(Beginning of DATA SHOWN)

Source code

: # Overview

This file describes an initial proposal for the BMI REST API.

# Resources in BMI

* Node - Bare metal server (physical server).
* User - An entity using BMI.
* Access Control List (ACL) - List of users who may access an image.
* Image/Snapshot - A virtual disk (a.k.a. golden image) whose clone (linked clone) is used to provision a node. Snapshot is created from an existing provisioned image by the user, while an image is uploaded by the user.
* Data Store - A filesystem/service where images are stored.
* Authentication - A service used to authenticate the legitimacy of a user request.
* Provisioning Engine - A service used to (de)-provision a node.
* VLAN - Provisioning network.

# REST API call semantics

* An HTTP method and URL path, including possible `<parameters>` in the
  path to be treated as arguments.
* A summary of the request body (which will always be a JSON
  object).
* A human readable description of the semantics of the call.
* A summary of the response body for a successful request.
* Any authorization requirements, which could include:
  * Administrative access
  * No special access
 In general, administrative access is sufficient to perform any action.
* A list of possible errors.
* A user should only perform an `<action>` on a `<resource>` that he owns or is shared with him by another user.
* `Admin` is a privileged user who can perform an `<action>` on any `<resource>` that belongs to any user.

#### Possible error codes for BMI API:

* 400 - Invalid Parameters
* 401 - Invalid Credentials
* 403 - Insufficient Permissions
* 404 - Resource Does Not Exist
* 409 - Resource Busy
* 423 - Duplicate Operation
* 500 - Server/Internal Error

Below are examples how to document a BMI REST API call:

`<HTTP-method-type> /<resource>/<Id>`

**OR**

(End of DATA SHOWN)
(Beginning of DATA SHOWN)

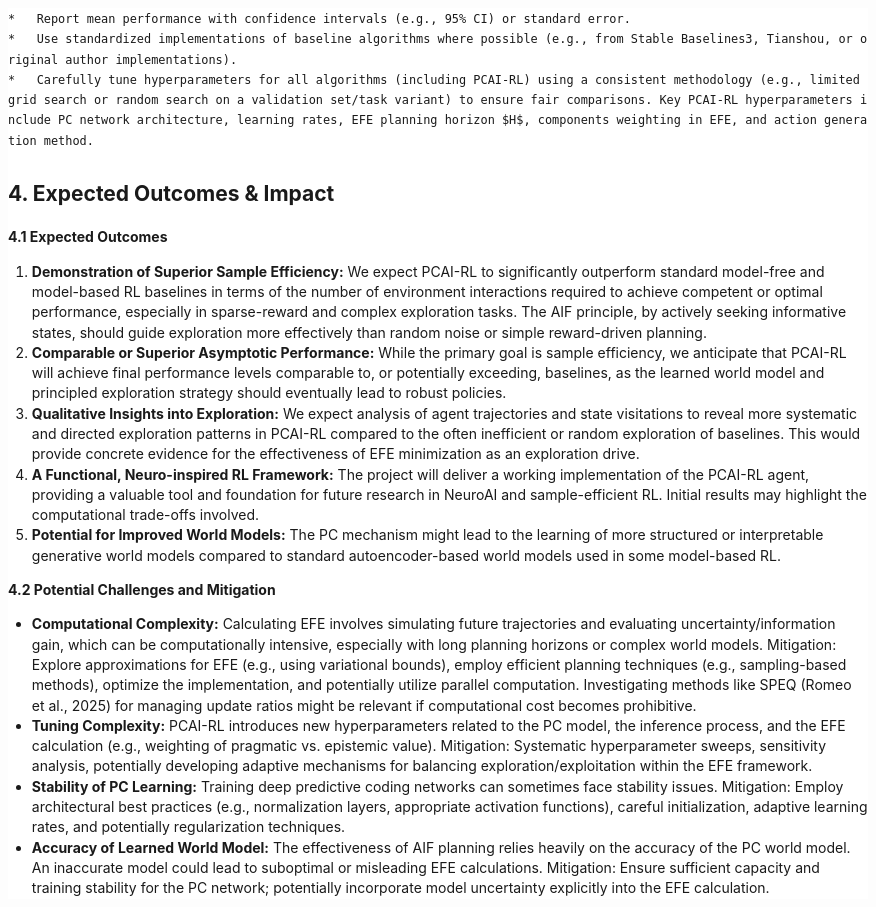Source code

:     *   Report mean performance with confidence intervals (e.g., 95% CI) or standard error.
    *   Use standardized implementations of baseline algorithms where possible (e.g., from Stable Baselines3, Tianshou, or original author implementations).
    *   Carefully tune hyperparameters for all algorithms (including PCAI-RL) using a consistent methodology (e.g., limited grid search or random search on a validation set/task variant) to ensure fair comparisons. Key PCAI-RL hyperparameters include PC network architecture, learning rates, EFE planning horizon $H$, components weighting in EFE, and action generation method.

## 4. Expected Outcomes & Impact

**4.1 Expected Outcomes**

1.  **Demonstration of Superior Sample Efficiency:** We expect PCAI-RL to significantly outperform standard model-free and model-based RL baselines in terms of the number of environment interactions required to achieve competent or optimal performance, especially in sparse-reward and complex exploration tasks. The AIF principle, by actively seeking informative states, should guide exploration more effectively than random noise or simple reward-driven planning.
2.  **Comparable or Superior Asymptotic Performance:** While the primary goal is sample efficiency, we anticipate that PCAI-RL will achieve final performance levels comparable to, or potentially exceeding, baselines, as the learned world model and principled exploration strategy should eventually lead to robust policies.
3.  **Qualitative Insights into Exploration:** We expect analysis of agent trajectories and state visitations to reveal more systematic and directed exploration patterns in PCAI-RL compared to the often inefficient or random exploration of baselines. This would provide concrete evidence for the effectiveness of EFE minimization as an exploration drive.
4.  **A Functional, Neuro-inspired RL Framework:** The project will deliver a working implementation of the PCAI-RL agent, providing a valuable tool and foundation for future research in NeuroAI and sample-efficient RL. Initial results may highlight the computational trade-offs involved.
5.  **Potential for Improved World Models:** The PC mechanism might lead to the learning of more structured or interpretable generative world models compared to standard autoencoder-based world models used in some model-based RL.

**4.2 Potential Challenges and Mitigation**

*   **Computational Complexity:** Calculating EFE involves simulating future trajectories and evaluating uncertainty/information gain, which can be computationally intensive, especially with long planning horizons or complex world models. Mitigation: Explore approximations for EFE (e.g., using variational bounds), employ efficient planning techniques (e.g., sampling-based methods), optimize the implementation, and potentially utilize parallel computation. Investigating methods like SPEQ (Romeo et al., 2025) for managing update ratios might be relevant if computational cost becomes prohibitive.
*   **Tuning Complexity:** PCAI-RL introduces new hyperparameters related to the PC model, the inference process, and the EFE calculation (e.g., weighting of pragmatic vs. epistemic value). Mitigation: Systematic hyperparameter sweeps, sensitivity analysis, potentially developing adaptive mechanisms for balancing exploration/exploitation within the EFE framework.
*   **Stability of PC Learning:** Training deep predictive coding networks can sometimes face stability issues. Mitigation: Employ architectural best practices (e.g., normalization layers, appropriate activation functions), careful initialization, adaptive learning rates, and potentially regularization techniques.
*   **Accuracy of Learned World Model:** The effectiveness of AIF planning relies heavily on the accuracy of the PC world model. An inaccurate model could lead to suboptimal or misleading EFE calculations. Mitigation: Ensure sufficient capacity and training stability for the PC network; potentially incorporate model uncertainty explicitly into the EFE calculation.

(End of DATA SHOWN)
(Beginning of DATA SHOWN)

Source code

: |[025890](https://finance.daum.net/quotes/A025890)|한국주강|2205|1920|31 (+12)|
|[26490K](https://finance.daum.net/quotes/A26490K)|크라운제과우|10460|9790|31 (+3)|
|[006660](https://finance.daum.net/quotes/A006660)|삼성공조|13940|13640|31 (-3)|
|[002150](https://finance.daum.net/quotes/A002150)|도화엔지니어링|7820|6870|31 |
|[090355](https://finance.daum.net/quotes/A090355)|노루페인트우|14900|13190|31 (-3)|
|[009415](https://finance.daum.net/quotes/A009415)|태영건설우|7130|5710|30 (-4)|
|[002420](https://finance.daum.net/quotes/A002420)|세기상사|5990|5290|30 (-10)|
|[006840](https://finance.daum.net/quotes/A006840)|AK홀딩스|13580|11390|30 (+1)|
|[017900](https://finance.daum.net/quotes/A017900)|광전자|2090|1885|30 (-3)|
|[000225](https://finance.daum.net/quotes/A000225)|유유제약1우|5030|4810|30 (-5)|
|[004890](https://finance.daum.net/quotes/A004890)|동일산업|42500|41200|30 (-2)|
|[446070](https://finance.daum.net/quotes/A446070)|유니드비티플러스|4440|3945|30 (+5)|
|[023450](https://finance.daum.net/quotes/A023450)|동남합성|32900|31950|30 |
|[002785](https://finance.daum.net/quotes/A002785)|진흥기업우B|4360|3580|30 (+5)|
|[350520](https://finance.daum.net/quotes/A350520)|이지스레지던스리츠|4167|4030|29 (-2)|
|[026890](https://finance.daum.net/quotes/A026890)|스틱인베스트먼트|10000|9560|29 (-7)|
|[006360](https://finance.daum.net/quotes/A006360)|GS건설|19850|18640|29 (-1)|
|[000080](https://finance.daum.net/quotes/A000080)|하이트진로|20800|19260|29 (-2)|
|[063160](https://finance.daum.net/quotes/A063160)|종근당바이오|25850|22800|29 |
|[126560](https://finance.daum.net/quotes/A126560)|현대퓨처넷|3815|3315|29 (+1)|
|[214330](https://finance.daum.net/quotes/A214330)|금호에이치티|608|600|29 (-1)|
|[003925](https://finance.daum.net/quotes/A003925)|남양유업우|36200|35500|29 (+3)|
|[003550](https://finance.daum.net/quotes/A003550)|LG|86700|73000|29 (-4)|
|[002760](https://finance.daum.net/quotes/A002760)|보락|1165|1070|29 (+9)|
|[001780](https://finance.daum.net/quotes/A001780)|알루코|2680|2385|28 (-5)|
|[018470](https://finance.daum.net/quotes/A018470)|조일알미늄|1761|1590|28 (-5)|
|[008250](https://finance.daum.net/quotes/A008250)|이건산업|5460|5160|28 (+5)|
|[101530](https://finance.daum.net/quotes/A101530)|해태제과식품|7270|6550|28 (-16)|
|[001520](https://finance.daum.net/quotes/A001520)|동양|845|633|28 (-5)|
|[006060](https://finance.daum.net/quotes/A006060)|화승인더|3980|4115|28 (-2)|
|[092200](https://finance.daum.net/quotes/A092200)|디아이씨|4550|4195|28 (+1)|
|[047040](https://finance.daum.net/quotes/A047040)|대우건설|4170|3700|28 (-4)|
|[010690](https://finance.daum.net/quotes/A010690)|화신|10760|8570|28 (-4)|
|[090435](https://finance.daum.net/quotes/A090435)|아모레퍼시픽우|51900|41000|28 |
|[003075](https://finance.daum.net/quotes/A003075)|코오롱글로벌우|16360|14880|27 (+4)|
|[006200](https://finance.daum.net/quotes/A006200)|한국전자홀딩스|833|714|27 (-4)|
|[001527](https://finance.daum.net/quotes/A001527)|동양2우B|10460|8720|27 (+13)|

(End of DATA SHOWN)

■ BRIEF:
Please return all lines in the material above that include the word "access".

■ RESPONSE:
* Access Control List (ACL) - List of users who may access an image.
  * Administrative access
  * No special access
 In general, administrative access is sufficient to perform any action.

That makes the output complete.